*** Opening Supplied information ***

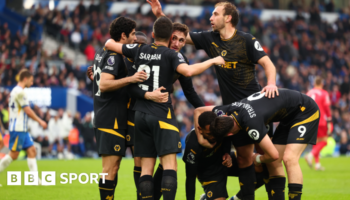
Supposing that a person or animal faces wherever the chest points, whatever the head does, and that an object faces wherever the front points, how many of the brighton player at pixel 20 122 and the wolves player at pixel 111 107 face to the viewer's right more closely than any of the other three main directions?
2

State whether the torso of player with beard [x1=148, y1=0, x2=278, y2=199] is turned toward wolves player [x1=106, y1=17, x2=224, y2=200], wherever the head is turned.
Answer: yes

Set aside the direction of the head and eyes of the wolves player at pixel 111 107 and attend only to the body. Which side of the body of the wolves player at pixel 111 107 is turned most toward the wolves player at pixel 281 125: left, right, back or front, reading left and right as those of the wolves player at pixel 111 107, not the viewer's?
front

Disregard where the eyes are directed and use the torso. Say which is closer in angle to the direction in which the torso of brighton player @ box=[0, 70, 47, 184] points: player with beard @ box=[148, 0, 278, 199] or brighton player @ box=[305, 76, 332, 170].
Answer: the brighton player

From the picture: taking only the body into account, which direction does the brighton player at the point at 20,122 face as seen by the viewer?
to the viewer's right

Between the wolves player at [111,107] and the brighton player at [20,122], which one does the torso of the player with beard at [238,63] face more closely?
the wolves player

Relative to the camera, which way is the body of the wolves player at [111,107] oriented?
to the viewer's right

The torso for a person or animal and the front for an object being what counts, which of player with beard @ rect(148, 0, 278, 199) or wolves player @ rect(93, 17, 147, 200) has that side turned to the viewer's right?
the wolves player

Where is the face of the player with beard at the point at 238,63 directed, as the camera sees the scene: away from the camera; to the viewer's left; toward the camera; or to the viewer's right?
to the viewer's left
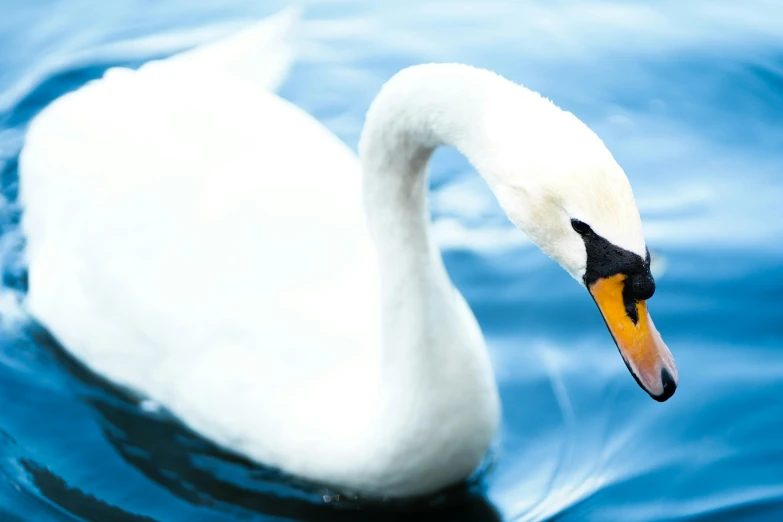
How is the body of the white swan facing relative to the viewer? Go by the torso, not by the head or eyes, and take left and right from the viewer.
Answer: facing the viewer and to the right of the viewer
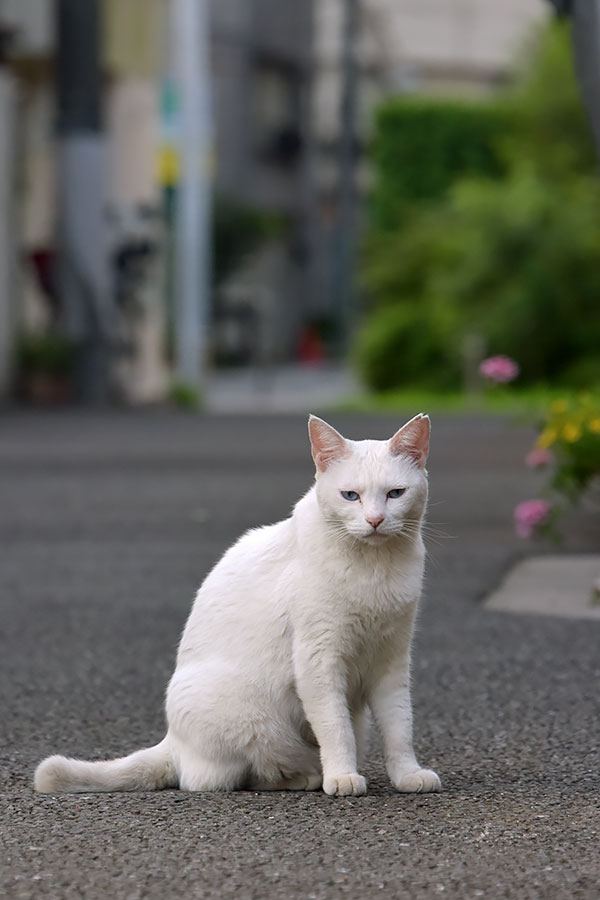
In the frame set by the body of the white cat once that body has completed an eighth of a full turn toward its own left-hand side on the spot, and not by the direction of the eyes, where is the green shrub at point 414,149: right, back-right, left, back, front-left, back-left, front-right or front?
left

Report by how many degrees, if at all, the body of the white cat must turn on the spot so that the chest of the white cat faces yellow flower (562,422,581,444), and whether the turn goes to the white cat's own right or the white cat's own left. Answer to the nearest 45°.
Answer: approximately 135° to the white cat's own left

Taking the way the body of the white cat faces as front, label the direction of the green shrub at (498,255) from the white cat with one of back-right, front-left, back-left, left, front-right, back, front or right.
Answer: back-left

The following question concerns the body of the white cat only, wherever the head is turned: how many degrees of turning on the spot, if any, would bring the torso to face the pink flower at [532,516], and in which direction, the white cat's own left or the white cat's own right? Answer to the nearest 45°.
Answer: approximately 135° to the white cat's own left

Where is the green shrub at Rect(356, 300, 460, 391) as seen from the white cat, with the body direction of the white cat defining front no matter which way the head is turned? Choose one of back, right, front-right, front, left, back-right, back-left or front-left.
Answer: back-left

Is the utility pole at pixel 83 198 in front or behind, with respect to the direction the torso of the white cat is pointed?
behind

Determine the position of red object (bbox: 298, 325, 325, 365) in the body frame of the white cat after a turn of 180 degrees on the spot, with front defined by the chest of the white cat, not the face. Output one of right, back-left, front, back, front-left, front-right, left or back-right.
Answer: front-right

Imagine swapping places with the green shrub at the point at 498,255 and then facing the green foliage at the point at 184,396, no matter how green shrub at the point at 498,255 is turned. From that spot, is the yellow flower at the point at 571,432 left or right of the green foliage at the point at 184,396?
left

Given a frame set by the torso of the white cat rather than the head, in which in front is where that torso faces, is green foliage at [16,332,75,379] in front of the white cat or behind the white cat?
behind

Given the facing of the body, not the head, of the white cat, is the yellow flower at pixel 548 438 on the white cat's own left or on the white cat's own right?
on the white cat's own left

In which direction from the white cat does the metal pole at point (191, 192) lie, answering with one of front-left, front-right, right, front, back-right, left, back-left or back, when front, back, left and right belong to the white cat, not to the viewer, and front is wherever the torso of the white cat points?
back-left

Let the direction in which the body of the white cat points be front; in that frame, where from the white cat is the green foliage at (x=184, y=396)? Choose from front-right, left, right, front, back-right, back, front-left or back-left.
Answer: back-left

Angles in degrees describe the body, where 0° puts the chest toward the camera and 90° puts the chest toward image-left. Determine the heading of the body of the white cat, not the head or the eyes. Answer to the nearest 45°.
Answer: approximately 315°
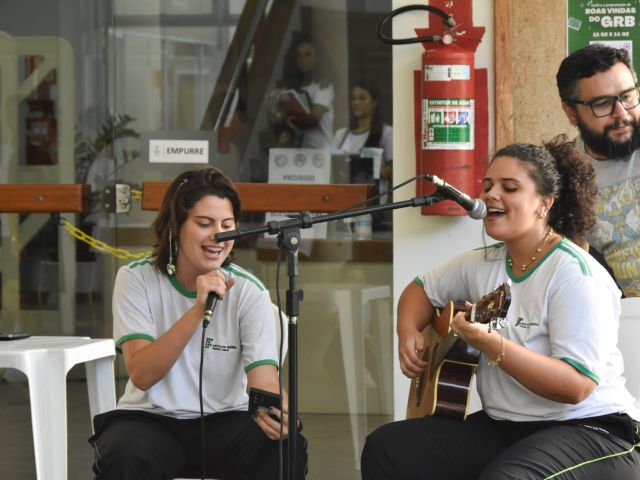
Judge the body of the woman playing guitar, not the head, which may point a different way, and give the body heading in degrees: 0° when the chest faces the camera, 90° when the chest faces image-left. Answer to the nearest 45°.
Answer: approximately 45°

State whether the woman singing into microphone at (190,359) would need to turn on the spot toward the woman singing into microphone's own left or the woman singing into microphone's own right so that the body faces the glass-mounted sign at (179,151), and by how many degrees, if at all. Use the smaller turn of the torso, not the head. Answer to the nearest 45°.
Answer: approximately 180°

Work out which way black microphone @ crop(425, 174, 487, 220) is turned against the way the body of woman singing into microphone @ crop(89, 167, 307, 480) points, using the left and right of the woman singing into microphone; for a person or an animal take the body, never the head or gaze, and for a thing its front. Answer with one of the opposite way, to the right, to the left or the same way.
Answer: to the left

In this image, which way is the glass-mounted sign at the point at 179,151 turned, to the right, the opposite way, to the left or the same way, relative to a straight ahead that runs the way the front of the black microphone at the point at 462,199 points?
to the right

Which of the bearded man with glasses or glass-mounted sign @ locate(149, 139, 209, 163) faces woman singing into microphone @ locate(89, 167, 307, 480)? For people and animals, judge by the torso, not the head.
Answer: the glass-mounted sign

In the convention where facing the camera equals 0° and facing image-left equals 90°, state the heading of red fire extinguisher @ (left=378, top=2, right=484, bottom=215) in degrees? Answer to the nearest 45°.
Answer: approximately 0°

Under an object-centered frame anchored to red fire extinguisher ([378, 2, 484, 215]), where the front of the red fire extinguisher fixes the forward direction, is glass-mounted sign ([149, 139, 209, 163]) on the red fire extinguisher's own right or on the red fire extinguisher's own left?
on the red fire extinguisher's own right

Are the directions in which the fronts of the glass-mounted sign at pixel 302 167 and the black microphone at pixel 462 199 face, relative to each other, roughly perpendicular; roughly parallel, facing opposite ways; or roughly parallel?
roughly perpendicular

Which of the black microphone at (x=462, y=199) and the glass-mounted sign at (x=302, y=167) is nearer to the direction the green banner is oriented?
the black microphone

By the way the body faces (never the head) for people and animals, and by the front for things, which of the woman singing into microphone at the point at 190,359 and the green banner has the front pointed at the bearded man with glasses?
the green banner

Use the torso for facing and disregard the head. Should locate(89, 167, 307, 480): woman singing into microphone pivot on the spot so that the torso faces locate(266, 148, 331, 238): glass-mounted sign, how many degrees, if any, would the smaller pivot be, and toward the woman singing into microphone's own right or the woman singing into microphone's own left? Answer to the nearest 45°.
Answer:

*** Closing Supplied information ***

Copy every one of the items above word for word, omitting the pictures.

— Written answer —
Supposing that a person or animal faces wherever the chest points, whatever the head does, and that an object faces wherever the front points, how many of the brighton player at pixel 20 122 and the wolves player at pixel 111 107 face to the viewer's right more closely than any of the other three main directions?
2

State whether the torso of player with beard [x1=148, y1=0, x2=278, y2=199] is turned toward wolves player [x1=106, y1=17, x2=224, y2=200], wherever the head is turned.
Answer: yes

Set aside the direction of the head and eyes of the wolves player at pixel 111 107 and attend only to the body. Which side of the body of the wolves player at pixel 111 107 is turned most toward the wolves player at pixel 281 125: left, right, back or front, reading left and right as those of the wolves player at pixel 111 107, not the viewer's?
front

Disregard where the eyes are directed and use the torso. Say which is closer in angle to the direction in which the torso of brighton player @ box=[0, 70, 47, 184] points: player with beard @ box=[148, 0, 278, 199] or brighton player @ box=[305, 76, 332, 170].
Answer: the brighton player

From the picture: taking only the body into account, which direction does the brighton player at the point at 20,122 face as seen by the viewer?
to the viewer's right

Between the wolves player at [111,107] and the brighton player at [20,122], which one does the torso of the player with beard at [238,63] face more closely?
the wolves player

Relative to the camera, which way is the body of the wolves player at [111,107] oriented?
to the viewer's right

The torso for a person or animal and the front for an object being what counts, which of player with beard @ rect(148, 0, 278, 199) or wolves player @ rect(93, 17, 147, 200) has that side turned to the viewer's right?
the wolves player

Where is the face of the player with beard at the point at 238,63 directed, as the camera sees the scene: away from the camera; to the viewer's left; toward the camera; or to the viewer's right?
to the viewer's left
How is the body of the white swan facing relative to the viewer? Go by the torso, not by the head or eyes, and take left and right from the viewer.
Answer: facing the viewer and to the right of the viewer
In the frame set by the body of the white cat once that body has completed an eighth of a full turn toward its own left-hand side on the spot, and not by the direction of the eyes, where is the green shrub at point 414,149: right, back-right, left, back, front-left, back-left, front-right or front?
left

Report by how many degrees, if at all, the body of the white cat must turn on the spot so that the chest of the white cat faces yellow flower (562,422,581,444), and whether the turn goes to the white cat's own right or the white cat's own left. Answer to the nearest 45°.
Answer: approximately 135° to the white cat's own left

Taking the way the body of the white cat faces as front, label the direction of the green shrub at (498,255) from the white cat with one of back-right, front-left, back-left, left, front-right, back, front or right.
Answer: back-left

The following question concerns the body of the white cat only, wherever the head is turned: how many degrees of turning on the spot, if any, would bring the torso to face the pink flower at [532,516], and in which direction, the white cat's own left or the white cat's own right? Answer to the nearest 45°.
Answer: approximately 135° to the white cat's own left

Where is the green shrub at Rect(356, 300, 460, 391) as seen from the white cat, with the body direction of the white cat defining front no matter which way the head is turned? Choose one of back, right, front-right, front, left, back-right, back-left or front-left.
Answer: back-left

Is the utility pole at pixel 83 198 in front or behind, with respect to the direction the torso of the white cat is pointed?
behind

Determine the position of red object (bbox: 298, 325, 325, 365) in the body frame of the white cat after a turn of 180 degrees on the spot, with front defined by the chest of the white cat, not the face. Output one of right, back-left, front, back, front-left, front-right, left or back-right.
Answer: front-right

Imagine swapping places with the green shrub at the point at 498,255 and then facing the green foliage at the point at 184,396, no matter how green shrub at the point at 498,255 is turned. From that spot, is the yellow flower at the point at 571,432 left or right of the green foliage at the point at 184,396?
left

Given a frame set by the torso of the white cat rather than the head, in which in front is where that torso faces, is green foliage at [16,332,75,379] in front of the white cat or behind the white cat?
behind

Given the facing of the body, not the head, of the white cat, is the yellow flower at pixel 548 438 on the white cat's own left or on the white cat's own right?
on the white cat's own left

In which direction from the white cat does the metal pole at point (191, 192) lie, answering with one of front-left, front-right, right, front, back-right, left, back-left or back, when front, back, left and right belong to the white cat, not to the viewer, and front is wherever the torso of the white cat points?
back-left

Let the direction in which the body of the white cat points be front; in that frame, where from the white cat is the green foliage at (x=184, y=396)? Choose from front-right, left, right, front, back-right, back, front-left or back-left.
Answer: back-left

Angles in degrees describe the body, where 0° puts the chest toward the camera and 90° puts the chest toward image-left. Determine the heading of the body of the white cat, not the head or the eyes. Answer to the nearest 45°.
Answer: approximately 315°
Judge the body of the woman playing guitar, not the head, which may point a different way, and give the body heading in degrees: 0° when the chest faces the camera, 90° when the chest faces image-left. Answer to the nearest 45°.
Answer: approximately 45°

State whether the woman singing into microphone at (190,359) would need to turn on the spot toward the woman singing into microphone's own left or the woman singing into microphone's own right so that the body faces the glass-mounted sign at (179,151), and by how many degrees, if at all. Use the smaller turn of the torso, not the head. Answer to the nearest 45°.
Answer: approximately 180°

Work out which way black microphone @ crop(425, 174, 487, 220) is turned against the way the body of woman singing into microphone @ crop(89, 167, 307, 480) points, using the left and right of the woman singing into microphone; for a person or an animal take the body, never the head or gaze, and for a thing its front. Answer with one of the opposite way, to the right, to the left or the same way.
Answer: to the left

In this image, which way is the glass-mounted sign at the point at 179,151 turned, to the right, the opposite way, to the left or the same way, relative to a straight ahead that runs the way the front of the black microphone at the point at 462,199 points?
to the right

Which of the bearded man with glasses or glass-mounted sign @ locate(149, 139, 209, 163) faces woman singing into microphone @ locate(89, 167, 307, 480)? For people and animals, judge by the torso, not the head.
Answer: the glass-mounted sign

In the convention where facing the camera equals 0° and facing image-left equals 90°, state the heading of red fire extinguisher @ (left=378, top=2, right=484, bottom=215) in degrees? Answer to the nearest 45°.
Answer: approximately 0°

Under an object-centered frame anchored to red fire extinguisher ([378, 2, 484, 215]), where the front of the red fire extinguisher fixes the forward direction, is glass-mounted sign ([149, 139, 209, 163]) on the red fire extinguisher's own right or on the red fire extinguisher's own left?
on the red fire extinguisher's own right

Are the directions in which the fronts of the glass-mounted sign at pixel 302 167 and the black microphone at pixel 462 199 face, relative to each other, roughly perpendicular; roughly parallel, facing opposite ways; or roughly parallel?
roughly perpendicular

Which of the black microphone at (x=462, y=199) and the glass-mounted sign at (x=302, y=167) is nearer to the direction the green banner is oriented?
the black microphone

By the way the body faces (never the head) for people and animals, and by the front for things, which of the woman singing into microphone at the point at 190,359 and the green banner has the front pointed at the bearded man with glasses?
the green banner

Use the torso for facing and disregard the head. Should locate(89, 167, 307, 480): woman singing into microphone pivot on the spot so that the torso faces locate(266, 148, 331, 238): glass-mounted sign, how many degrees, if any, would the smaller pivot be, and toward the woman singing into microphone's own right or the woman singing into microphone's own left? Answer to the nearest 45°.
Answer:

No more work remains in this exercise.